Though at that point the user would have to give us the wholetarget.xml
file.
Disadvantages:
- Very limited flexibility if we do want to detect things and share common info.
- Some would argue XML is harder to read than C++, plus we get some checking
when it’s compiled that it’s valid syntax at least.
Overriding the information could be done from lldb
instead though which
brings me on to…
3. Store the information client side in lldb
This comes in 2 parts, we’d have some built in information that essentially mirrors
approach #1. With all the same properties except that any detection has to be done
further from the debugee itself (network wise). This means that anything we can’t
detect over the GDB protocol will be a pain to figure out.
The second part is that a user could use a script like this
Cortex M example script we already have.
With API additions one could pass field information in the register infos also,
and if you know what your cpu is, there’s no need for detection.
I also considered some sort of hook to point to external XML bundles like Arm’s
where we would convert the information on startup and patch it into the builtin
information. However, this is something I’d only pursue if there was vendor
interest in it (and would need to confirm usage rights around that data).
Testing
Assuming we detect fields, we don’t have access to enough different cpus to run
on to check all the permutations of that. So that will be covered by unit tests
that take feature sets of some sort.
For a register with static contents like SVCR, we can add a few output checks
to existing tests that use it. If we don’t do any field detection, then all
register information will be tested this way.
Anything not covered by that will be a best effort. Given that if I make a mistake
reading the manual, I’ll write incorrect code and incorrect tests. Someone will
have to file an issue to get that fixed.
I think that’s fine though. It’s a bit like the AArch64 Target Parser in that
sense. 99.9% of that is written by Arm itself, based on Arm documentation.
My Preferred Approach
My biases first:
- I think detecting the fields is cool and interesting, so I’d want to keep that door open.
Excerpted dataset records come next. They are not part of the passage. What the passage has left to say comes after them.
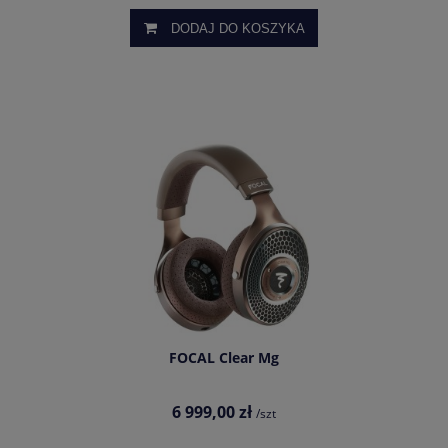
DODAJ DO KOSZYKA
FOCAL Clear Mg
6 999,00 zł
/szt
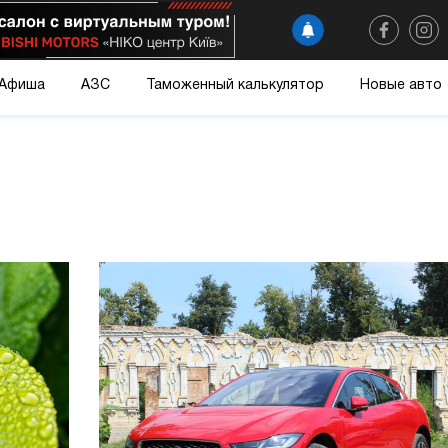
Афиша
АЗС
Таможенный калькулятор
Новые авто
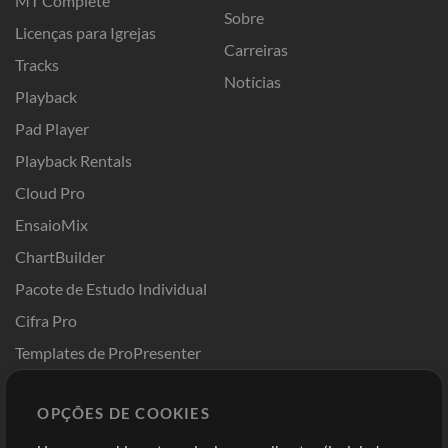
MT Complete
Sobre
Licenças para Igrejas
Carreiras
Tracks
Notícias
Playback
Pad Player
Playback Rentals
Cloud Pro
EnsaioMix
ChartBuilder
Pacote de Estudo Individual
Cifra Pro
Templates de ProPresenter
Sounds
OPÇÕES DE COOKIES
Loja
Conta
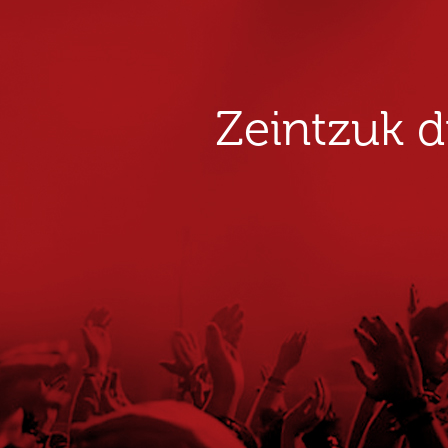
Zeintzuk 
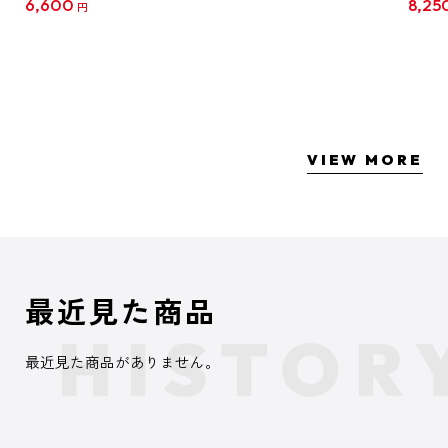
6,600
8,25
円
クリア
【1B
VIEW MORE
最近見た商品
最近見た商品がありません。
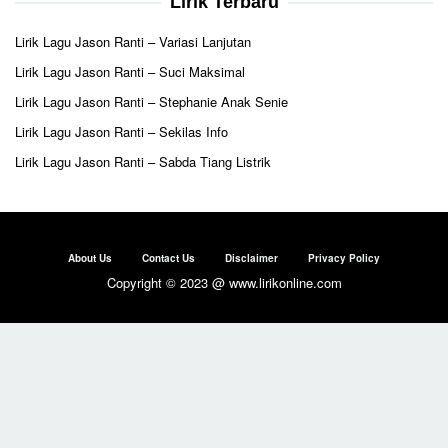
Lirik Terbaru
Lirik Lagu Jason Ranti – Variasi Lanjutan
Lirik Lagu Jason Ranti – Suci Maksimal
Lirik Lagu Jason Ranti – Stephanie Anak Senie
Lirik Lagu Jason Ranti – Sekilas Info
Lirik Lagu Jason Ranti – Sabda Tiang Listrik
About Us
Contact Us
Disclaimer
Privacy Policy
Copyright © 2023 @ www.lirikonline.com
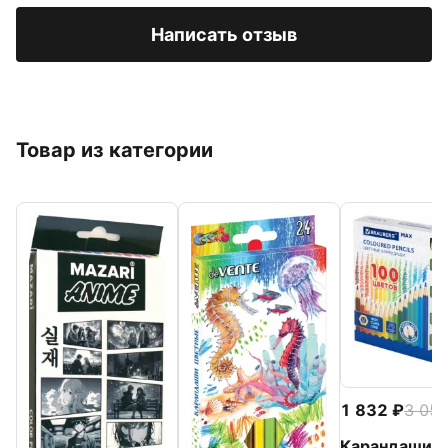
Написать отзыв
Товар из категории
1 832
3 05
Карандаши M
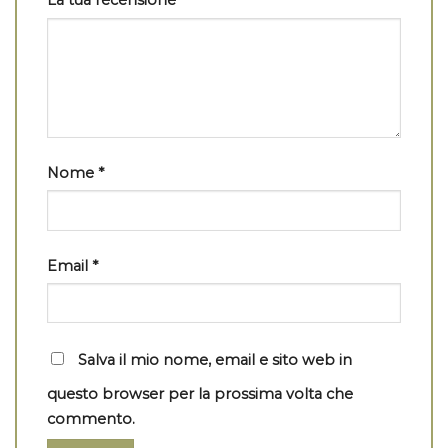
Nome
*
Email
*
Salva il mio nome, email e sito web in
questo browser per la prossima volta che
commento.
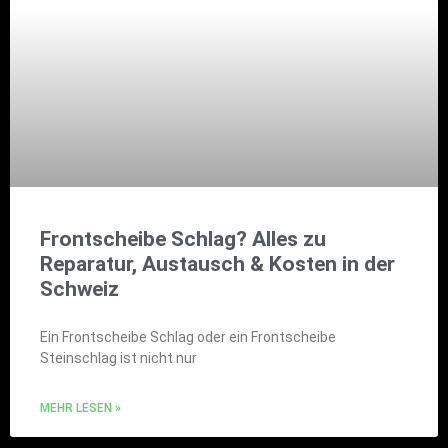
Frontscheibe Schlag? Alles zu
Reparatur, Austausch & Kosten in der
Schweiz
Ein Frontscheibe Schlag oder ein Frontscheibe
Steinschlag ist nicht nur
MEHR LESEN »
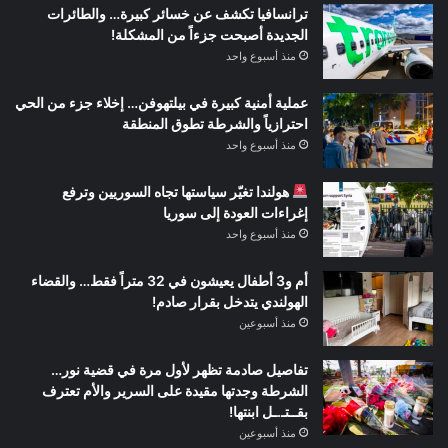
ترانسافيا تكشف عن خسائر كبيرة… والطائرات
الجديدة أصبحت جزءاً من المشكلة!
منذ أسبوع واحد
عملية أمنية كبيرة في بيلتهوفن… إخلاء جزء من الحي
احترازياً والشرطة تطوق المنطقة
منذ أسبوع واحد
هولندا تغيّر سياستها تجاه السوريين وترفع
إغراءات العودة إلى سوريا
منذ أسبوع واحد
أم و3 أطفال يعيشون في 32 متراً فقط… والقضاء
الهولندي يتدخل بقرار صادم!
منذ أسبوعين
تفاصيل صادمة تظهر لأول مرة في قضية نور…
الشرطة وجدتها مقيدة على السرير والأم تعترف
بقــتـ.ـل ابنتها!
منذ أسبوعين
- My focus is AArch64 Linux
lldb
→lldb-server
debug only at this time
(I would likely expand this to the BSDs next).
Which means my preferred approach is #1, encoding this information in lldb-server
as C++, hooking in when we create the native register contexts.
- It’s not that much code.
- It’s closer to the hardware for detection purposes.
- It doesn’t prohibit us implementing the other approaches later.
- …I wrote most of it already
(and very much a side benefit, any alternative client to lldb-server
will get this
information too)
On the accuracy of the information, I think LLDB should make a statement that
it will attempt to detect relevant fields but this is not foolproof and that the
raw value is the source of truth as to what a field’s value is if there is doubt.
Questions For You
- Do you agree with my preferred approach, have I missed another possibility?
- What statement should LLDB make (or not) about the accuracy of this field
information? - Any weird scenarios you know of for your architecture that are worth thinking
about? Including register contents orlldb-server
setup e.g.debugserver
and
iOS simulators, that sort of thing.
If no one has any specific opinions on the matter, that’s fine. I’ll be back with polished
patches to do my preferred approaches.